Decomposing a signed graph into rooted circuits

Min-max theorems play an important role in combinatorics and optimization. Abstractly speaking, a min-max theorem says that the minimum of a parameter is equal to the maximum of the dual parameter. Prominent specific min-max theorems include the max-flow min-cut theorem, Kőnig’s theorem and Menger’s theorem. For example, Menger’s theorem asserts that the maximum number of edge-disjoint paths between vertices \(u\) and \(v\) in a graph is equal to the minimum size of an edge-cut separating \(u\) and \(v\).

Motivated by problems concerning vertex-minors of graphs, the author of this paper considers the following problem: given an Eulerian graph \(G\), a vertex \(b\) and a set \(S\) of edges, what is the maximum number of closed trails passing through \(b\) such that each trail contains an odd number of edges from \(S\) and the trails partition the edge set of \(G\)? Note that this quantity stays unchanged whenever for a fixed vertex \(v\), all edges incident with \(v\) and not present in \(S\) are added to \(S\) and those already present are removed. We refer to this operation as a local shifting.
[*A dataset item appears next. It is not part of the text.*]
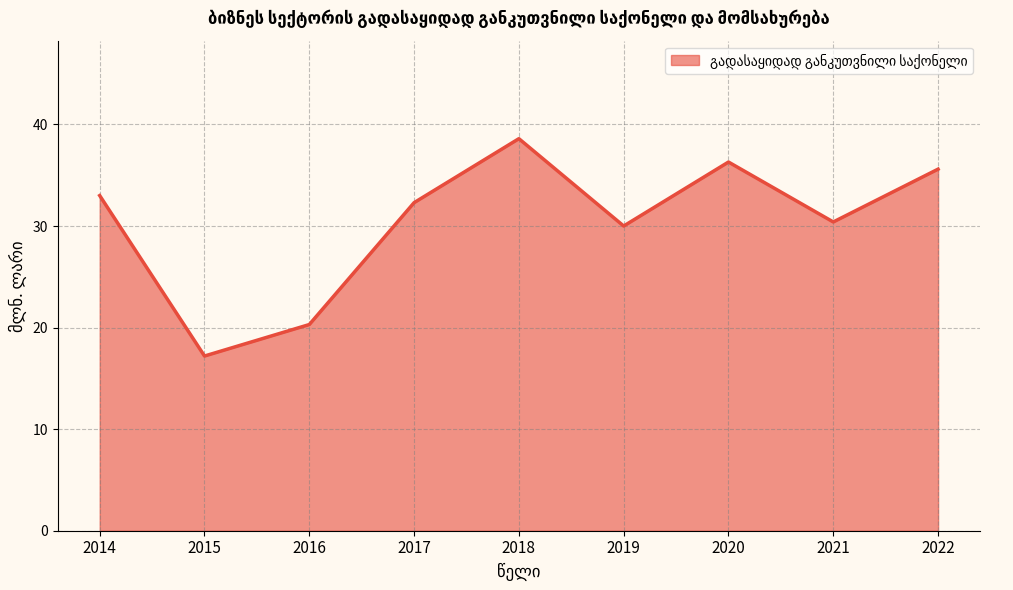

What is the change in value from 2015 to 2020?

+19.1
An upper bound on the number of trails in the problem stated above can be obtained as follows. Let \(X\) be a set of vertices of \(G\) that contains \(b\). Observe that each trail passing through \(b\) that has an odd number of edges from \(S\) contains an edge from \(S\) with both end vertices in \(X\) or leaves and so reenters the set \(X\) (and therefore contains two edges between a vertex in \(X\) and a vertex not in \(X\)). This yields an upper bound on the number of trails. However, for example, if one of the components of \(G\setminus X\) is joined by two edges to \(X\) and the number of edges from \(S\) among those contained in the component and the two edges to \(X\) is even, the above upper bound can be decreased by one. This is an example of a bad component of \(G\setminus X\). The main result of the paper asserts that the maximum number of trails is equal to the minimum of the aforementioned upper bound minus the number of bad components of \(G\setminus X\), taken over all sets \(X\) and all local shiftings. As a corollary, a proof of the following conjecture of Máčajová and Škoviera is obtained: the edges of every \(2\ell\)-regular graph with an odd number of vertices can be split into \(\ell\) closed trails passing through the same vertex and each having an odd number of edges.